Following a short presentation of Rabbi Kaplan’s life and legacy, teens broke out into 10 different experiences designed to correspond with the 10 different books of the anthology. Programs included how social media can be leveraged to share Torah ideas, how to create moments on Shabbat, and understanding what Rambam’s 13 Principles of Faith means to teens. One of the experiences included an exercise taken directly from If You Were God.
Gevura Davis, a Philadelphia-based rebbetzin and motivational speaker with Mikvah USA, who teaches girls about the value of the laws of family purity against the backdrop of Rabbi Kaplan’s “Waters of Eden.” “I was a public-school graduate with no Jewish background when someone invited me to an Orthodox synagogue and gave me a copy of Rabbi Kaplan’s If You Were God,” Davis said. “Since I read that essay, my life has looked very different.”
She added, “Young people are exploring and forming their identities, and if we don’t offer a Jewish approach as we try and answer their questions, they’ll take it from Netflix – or worse.

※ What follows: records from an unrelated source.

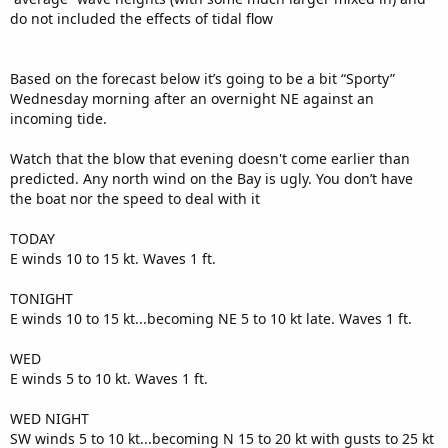
do not included the effects of tidal flow
Based on the forecast below it’s going to be a bit “Sporty”
Wednesday morning after an overnight NE against an
incoming tide.
Watch that the blow that evening doesn't come earlier than
predicted. Any north wind on the Bay is ugly. You don’t have
the boat nor the speed to deal with it
TODAY
E winds 10 to 15 kt. Waves 1 ft.
TONIGHT
E winds 10 to 15 kt...becoming NE 5 to 10 kt late. Waves 1 ft.
WED
E winds 5 to 10 kt. Waves 1 ft.
WED NIGHT
SW winds 5 to 10 kt...becoming N 15 to 20 kt with gusts to 25 kt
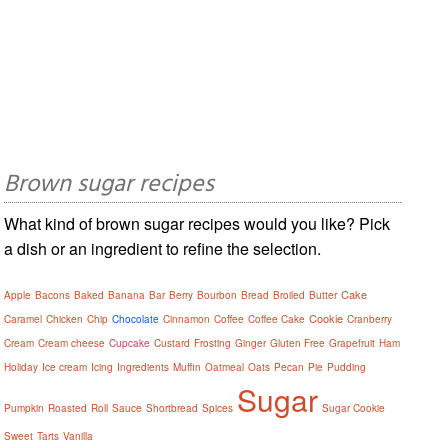
Brown sugar recipes
What kind of brown sugar recipes would you like? Pick
a dish or an ingredient to refine the selection.
Cake
Apple
Bacons
Baked
Banana
Bar
Berry
Bourbon
Bread
Broiled
Butter
Cookie
Caramel
Chicken
Chip
Chocolate
Cinnamon
Coffee
Coffee Cake
Cranberry
Cream
Cream cheese
Cupcake
Custard
Frosting
Ginger
Gluten Free
Grapefruit
Ham
Holiday
Ice cream
Icing
Ingredients
Muffin
Oatmeal
Oats
Pecan
Pie
Pudding
Sugar
Pumpkin
Roasted
Roll
Sauce
Shortbread
Spices
Sugar Cookie
Sweet
Tarts
Vanilla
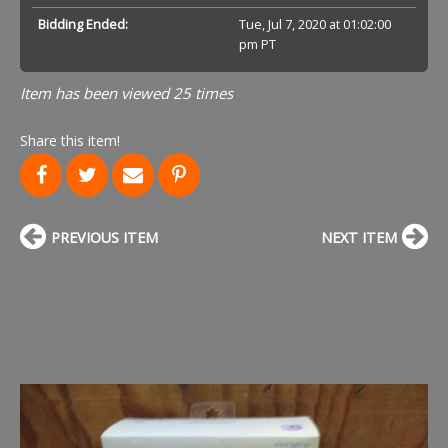
Bidding Ended:
Tue, Jul 7, 2020 at 01:02:00
pm PT
Item has been viewed 25 times
Share this item!
PREVIOUS ITEM
NEXT ITEM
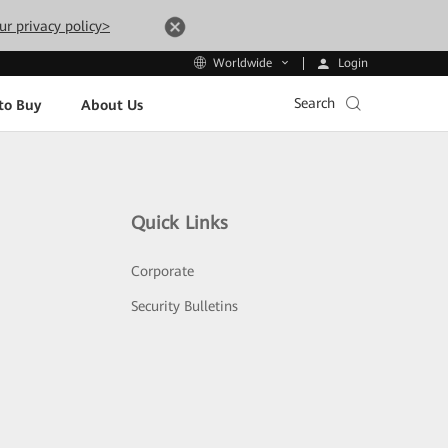
ur privacy policy>
Login
Worldwide
Search
to Buy
About Us
Quick Links
Corporate
Security Bulletins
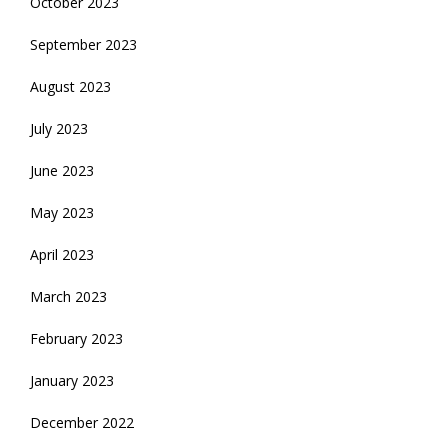
October 2023
September 2023
August 2023
July 2023
June 2023
May 2023
April 2023
March 2023
February 2023
January 2023
December 2022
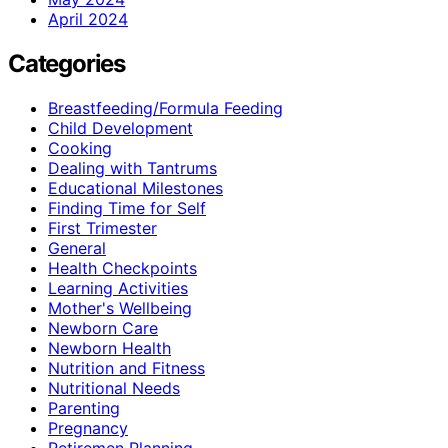
April 2024
Categories
Breastfeeding/Formula Feeding
Child Development
Cooking
Dealing with Tantrums
Educational Milestones
Finding Time for Self
First Trimester
General
Health Checkpoints
Learning Activities
Mother's Wellbeing
Newborn Care
Newborn Health
Nutrition and Fitness
Nutritional Needs
Parenting
Pregnancy
Retiremen Planning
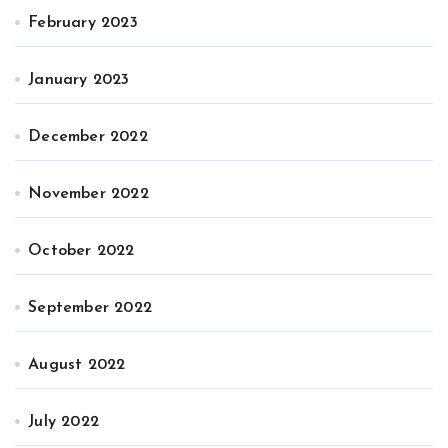
February 2023
January 2023
December 2022
November 2022
October 2022
September 2022
August 2022
July 2022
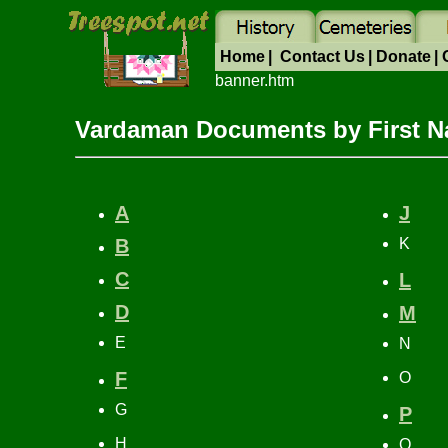
Home
|
Contact Us
|
Donate
|
banner.htm
Vardaman Documents by First 
A
J
B
K
C
L
D
M
E
N
F
O
G
P
H
Q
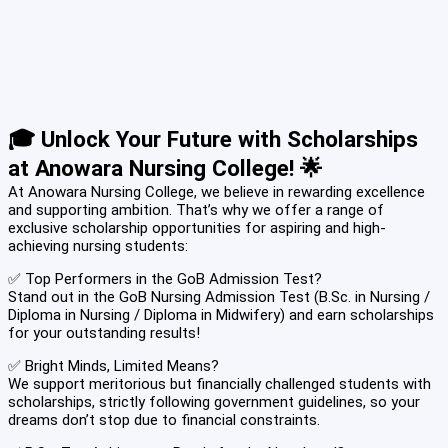
🎓 Unlock Your Future with Scholarships
at Anowara Nursing College! 🌟
At Anowara Nursing College, we believe in rewarding excellence
and supporting ambition. That’s why we offer a range of
exclusive scholarship opportunities for aspiring and high-
achieving nursing students:
✅ Top Performers in the GoB Admission Test?
Stand out in the GoB Nursing Admission Test (B.Sc. in Nursing /
Diploma in Nursing / Diploma in Midwifery) and earn scholarships
for your outstanding results!
✅ Bright Minds, Limited Means?
We support meritorious but financially challenged students with
scholarships, strictly following government guidelines, so your
dreams don’t stop due to financial constraints.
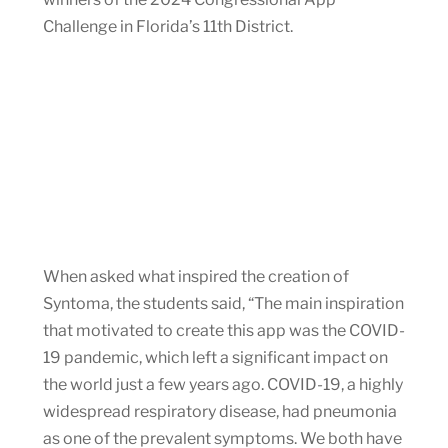
Challenge in Florida’s 11th District.
When asked what inspired the creation of
Syntoma, the students said, “The main inspiration
that motivated to create this app was the COVID-
19 pandemic, which left a significant impact on
the world just a few years ago. COVID-19, a highly
widespread respiratory disease, had pneumonia
as one of the prevalent symptoms. We both have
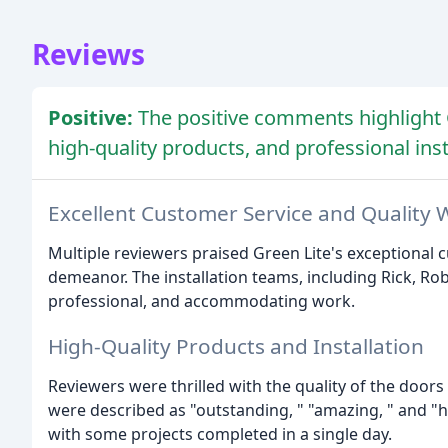
Reviews
Positive:
The positive comments highlight 
high-quality products, and professional inst
Excellent Customer Service and Quality 
Multiple reviewers praised Green Lite's exceptional 
demeanor. The installation teams, including Rick, Ro
professional, and accommodating work.
High-Quality Products and Installation
Reviewers were thrilled with the quality of the door
were described as "outstanding, " "amazing, " and "hig
with some projects completed in a single day.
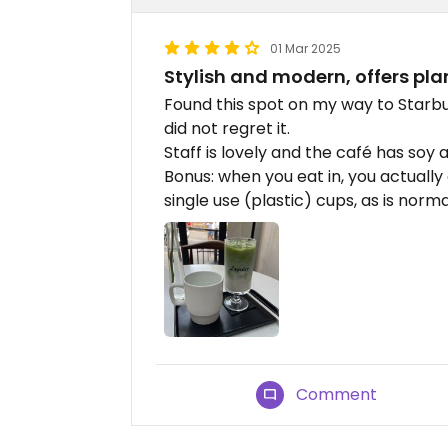
01 Mar 2025
Stylish and modern, offers pla
Found this spot on my way to Starbu
did not regret it.
Staff is lovely and the café has soy 
Bonus: when you eat in, you actually
single use (plastic) cups, as is norma
Comment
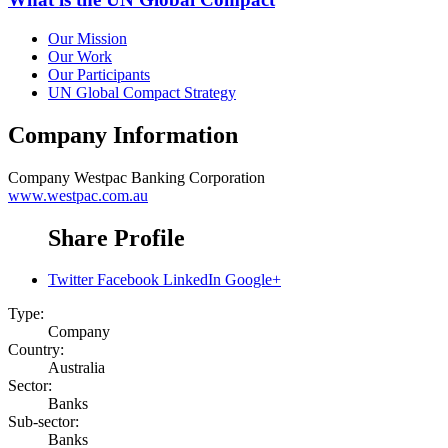
Our Mission
Our Work
Our Participants
UN Global Compact Strategy
Company Information
Company
Westpac Banking Corporation
www.westpac.com.au
Share Profile
Twitter
Facebook
LinkedIn
Google+
Type:
Company
Country:
Australia
Sector:
Banks
Sub-sector:
Banks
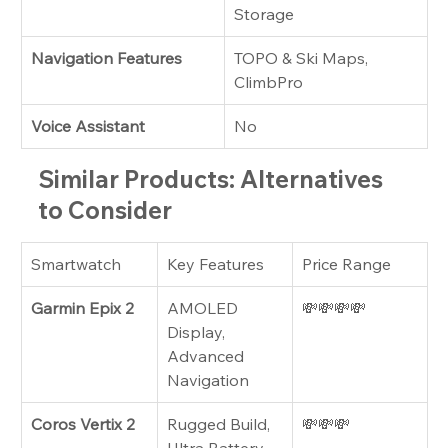
Storage
Navigation Features
TOPO & Ski Maps, 
ClimbPro
Voice Assistant
No
Similar Products: Alternatives 
to Consider
Smartwatch
Key Features
Price Range
Garmin Epix 2
AMOLED 
💸💸💸💸
Display, 
Advanced 
Navigation
Coros Vertix 2
Rugged Build, 
💸💸💸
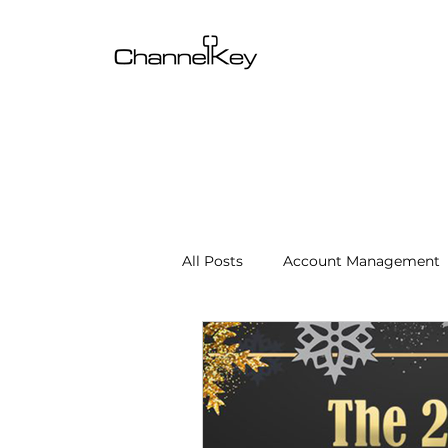
All Posts
Account Management
Content & SEO Optimization
Channel Operations
Client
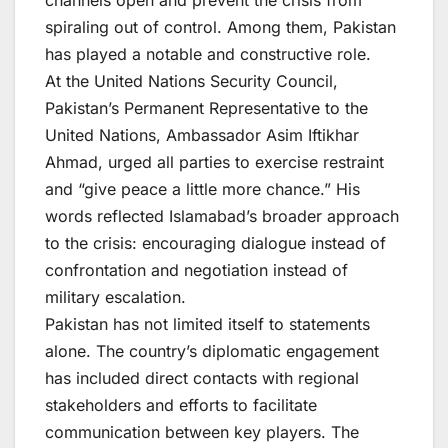
channels open and prevent the crisis from
spiraling out of control. Among them, Pakistan
has played a notable and constructive role.
At the United Nations Security Council,
Pakistan’s Permanent Representative to the
United Nations, Ambassador Asim Iftikhar
Ahmad, urged all parties to exercise restraint
and “give peace a little more chance.” His
words reflected Islamabad’s broader approach
to the crisis: encouraging dialogue instead of
confrontation and negotiation instead of
military escalation.
Pakistan has not limited itself to statements
alone. The country’s diplomatic engagement
has included direct contacts with regional
stakeholders and efforts to facilitate
communication between key players. The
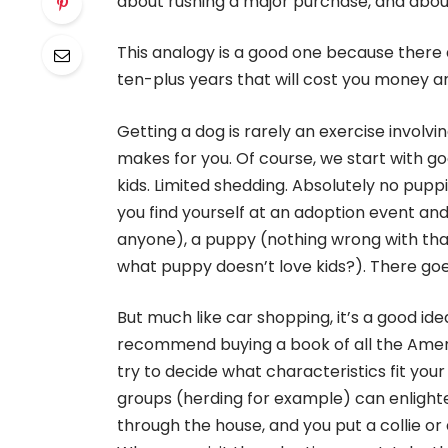
about rushing a major purchase, and about
This analogy is a good one because there ar
ten-plus years that will cost you money and l
Getting a dog is rarely an exercise involvin
makes for you. Of course, we start with 
kids. Limited shedding. Absolutely no puppi
you find yourself at an adoption event and y
anyone), a puppy (nothing wrong with that
what puppy doesn’t love kids?). There goes
But much like car shopping, it’s a good ide
recommend buying a book of all the Amer
try to decide what characteristics fit yo
groups (herding for example) can enlighte
through the house, and you put a collie or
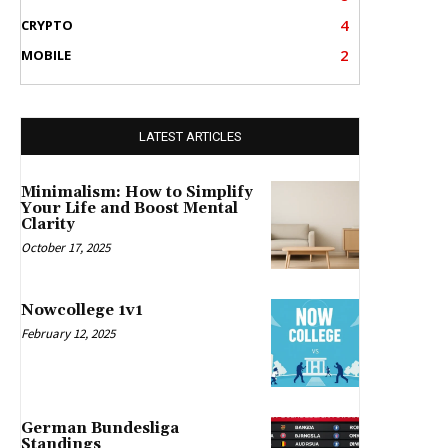
4
CRYPTO
2
MOBILE
LATEST ARTICLES
Minimalism: How to Simplify
Your Life and Boost Mental
Clarity
October 17, 2025
Nowcollege 1v1
February 12, 2025
German Bundesliga
Standings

Rabbi Kaplan took esoteric concepts and made them easy to understand and relate to, a unique gift that is still clearly applicable today.”
During the event, Rabbi Bashevkin introduced Rabbi Kaplan’s wife, Tobie, and some of their children and grandchildren, who were present at Yarchei Kallah as honored guests of NCSY. Upon their introduction, the teens, unprompted, gave the Kaplan family a standing ovation.
Said NCSY International Director Rabbi Micah Greenland, who attended the Yarchei Kallah, “Rabbi Kaplan’s books are as relevant today as ever. It was incredibly gratifying to see these teens reading, on their own, a copy of Sabbath: Day of Eternity or If You Were God.
Said Rabbi Bashevkin “Any time you republish a book, there’s a lot of minutiae involved that prevents you from appreciating the grandeur of the overall project until much later, but that wasn’t the case here. There was something inherently magical about working on Rabbi Kaplan’s writings to help reintroduce them to a new audience, a process of rediscovery that Rabbi Kaplan stood for in his lifetime. I can think of no greater tribute to his memory, and I’m honored to have had a hand in it.”